02. Coheed and Cambria – The Afterman: Descension
I know many of you are going to feel cheated that a record from a non-metal group even made it this high, but Coheed and Cambria have crafted what might be the most compelling concept albums I’ve ever heard, and easily their opus thus far. Last year, we were introduced to astronaut Sirius Amory with The Afterman: Ascension, and in 2013, we saw his journey come to a powerful close in Descension. Not only does the lyrical journey resonate with me unlike any other album on this list, but the music is also top notch; from the funk-rock by way of Pink Floyd tinge of ‘The Hard Sell’ to the tear-jerking power ballad ‘Dark Side Of Me’ and playful WHAM! inspired ‘Number City,’ this is a shockingly diverse collection of songs that just works. The Afterman double-album is my favorite rock album since Faith No More‘s Angel Dust.

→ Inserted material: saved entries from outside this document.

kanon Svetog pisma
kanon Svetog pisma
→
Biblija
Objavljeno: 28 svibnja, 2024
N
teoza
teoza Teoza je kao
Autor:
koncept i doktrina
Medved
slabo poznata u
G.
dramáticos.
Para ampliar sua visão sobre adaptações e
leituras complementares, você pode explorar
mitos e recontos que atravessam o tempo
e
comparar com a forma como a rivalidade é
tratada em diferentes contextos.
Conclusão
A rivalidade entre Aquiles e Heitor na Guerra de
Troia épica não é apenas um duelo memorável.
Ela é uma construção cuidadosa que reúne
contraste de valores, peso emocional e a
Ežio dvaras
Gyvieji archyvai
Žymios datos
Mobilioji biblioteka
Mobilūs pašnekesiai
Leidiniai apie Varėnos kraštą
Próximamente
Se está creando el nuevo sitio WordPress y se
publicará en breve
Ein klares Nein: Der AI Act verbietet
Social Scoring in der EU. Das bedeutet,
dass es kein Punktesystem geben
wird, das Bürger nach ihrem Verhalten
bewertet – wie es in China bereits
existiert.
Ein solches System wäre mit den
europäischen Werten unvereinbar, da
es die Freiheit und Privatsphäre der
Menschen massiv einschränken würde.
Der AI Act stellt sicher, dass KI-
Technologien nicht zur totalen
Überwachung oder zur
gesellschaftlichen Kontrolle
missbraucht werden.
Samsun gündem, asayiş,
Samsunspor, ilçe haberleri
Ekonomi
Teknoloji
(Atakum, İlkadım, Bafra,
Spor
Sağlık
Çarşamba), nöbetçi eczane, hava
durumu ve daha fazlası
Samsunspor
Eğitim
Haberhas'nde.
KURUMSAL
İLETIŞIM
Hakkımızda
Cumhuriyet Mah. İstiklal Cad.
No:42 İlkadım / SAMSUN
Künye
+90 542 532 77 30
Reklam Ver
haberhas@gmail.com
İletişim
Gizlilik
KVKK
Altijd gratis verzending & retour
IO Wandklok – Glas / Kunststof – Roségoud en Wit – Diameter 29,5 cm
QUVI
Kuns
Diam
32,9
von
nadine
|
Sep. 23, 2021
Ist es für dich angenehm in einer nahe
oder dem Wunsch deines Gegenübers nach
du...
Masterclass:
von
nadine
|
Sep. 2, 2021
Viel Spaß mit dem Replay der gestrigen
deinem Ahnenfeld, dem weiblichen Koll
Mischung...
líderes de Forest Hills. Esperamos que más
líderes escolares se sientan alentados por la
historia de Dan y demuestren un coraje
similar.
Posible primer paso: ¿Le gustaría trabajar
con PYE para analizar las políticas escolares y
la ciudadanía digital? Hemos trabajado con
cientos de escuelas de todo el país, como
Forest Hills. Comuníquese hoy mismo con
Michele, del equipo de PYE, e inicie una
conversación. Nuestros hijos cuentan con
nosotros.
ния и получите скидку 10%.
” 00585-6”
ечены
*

It’s just that good.
01. The Ocean – Pelagial
We live in a world where a band called The Ocean wrote an album about the ocean, and it was deep. Based on the classic Russian sci-fi film Stalker, the band uses oceanic depth zones as a metaphor for the film’s journey to the source of all our desires. Musically, Pelagial is The Ocean’s most ambitious work to date, playing almost like a single continuous track which gets deeper and darker as it unfolds. We also dodged a bullet on this one; originally planned as an instrumental record, vocalist Loic Rosetti stepped up and delivered an amazing performance that would have been sorely missed. I’m a psychology nerd as well, so that really helped to sell this album to me as well. I was always hoping The Ocean would write an album about Jungian psychology, and Pelagial is close enough for me. This is a monumental record and quite the artistic statement. Assuming the band keeps up with the two-year album cycle, 2015 can’t get here fast enough.
Aside from a surprise in the works, that’s it for us at Heavy Blog for 2013. I sincerely hope you folks have an amazing Christmas and a New Year. We’ll see you in January!